I make a point of staying behind to watch the mid- or post-credits scene in Marvel films (or any films I know have them) as I think they’re fantastic little gems. I’ve been continually impressed and excited by Marvel’s little tidbits, but I say with absolute certainty that there the one at the end of The Wolverine blows all the others out of the water. Before I reveal why, I need to do one thing (you know, just so I don’t get verbally assaulted by the people that apparently can’t make the connection between an article titled “Why the after credits scene in The Wolverine is Awesome” and the logical conclusion that it will obviously contain spoilers for said scene):
It’s a pretty simple scene, as they all are. Wolverine is stood in line at the airport, with the subtitle “2 years later”, and a passing shot on the TV about a man named Trask (comic book lovers will get it) building some kind of robots. There’s the obligatory gag about his metal exoskeleton as he opts out of going through the metal detector, and a guard comes to pat him down. It’s then that Wolverine notices coins and other metal objects starting to move in a rather familiar way, and then BAM! Hello Magneto! Wolverine, frozen in place with his bone claws out (which apparently doesn’t bother anyone) glares at Magneto, who tells him that he is needed, that someone is creating something terrible that threatens all of mutant kind. The two long time enemies face off, and both agree that Wolverine has no reason to trust Magneto – but Magneto knows someone who Wolverine can trust.
"The Master of Magnetism"
And then it clicks. Everyone is frozen in place. We see a familiar wheelchair weave it’s way through the statuesque airport. We see it weave for a bizarrely long time. No, seriously, there’s like a minute long shot of the wheelchair just making its way through the crowd. Not that I cared, because I was too busy sitting forward on the edge of my seat along with everyone else with a mask of absolute delight on my face.

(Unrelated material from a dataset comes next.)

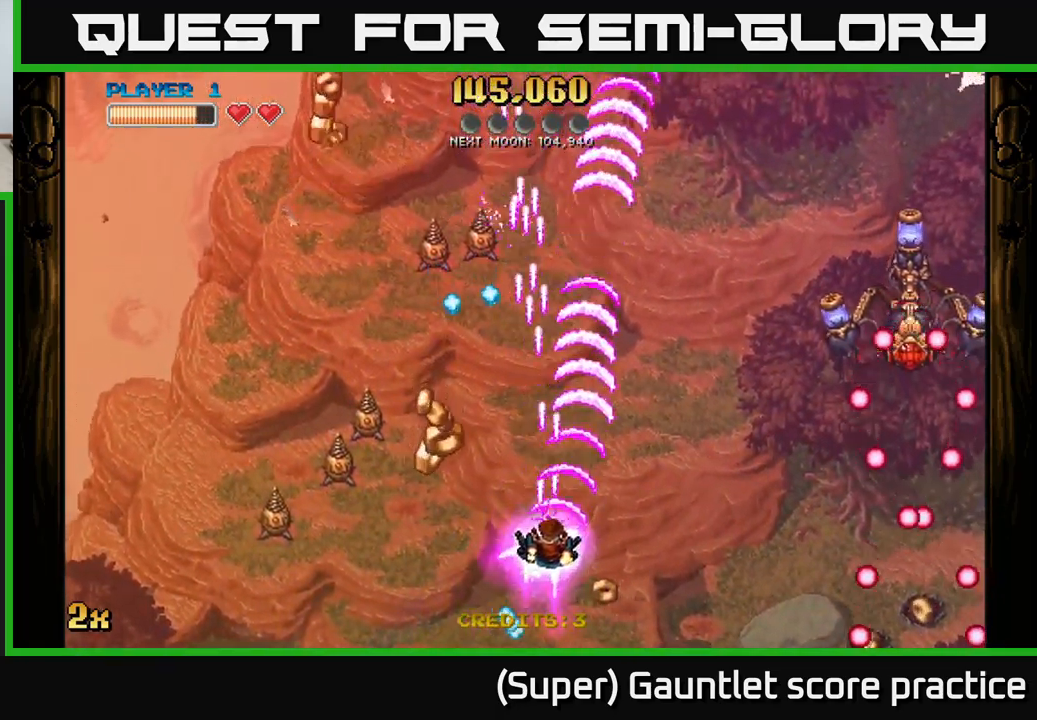
{"buttons": ["A"], "left_stick": "left", "events": [[300, "left_stick", "down-left"], [434, "left_stick", "left"], [484, "A", "down"]]}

BAM! We see him! PATRICK GODDAMN STEWART. PROFESSOR GODDAMN X.
"The Master of hair loss"
He’s alive, and he’s awesome. He makes some witty remark about having already told Wolverine that he wasn’t the only one with gifts when asked “How is this possible?”. I honestly couldn’t care less that the explanation for his resurrection is vague at best – he’s alive, and we have our first tie in to the upcoming “Days of Future Past” X-film. I genuinely squealed.
This has been Blacksmith, writing for the Awesome Update.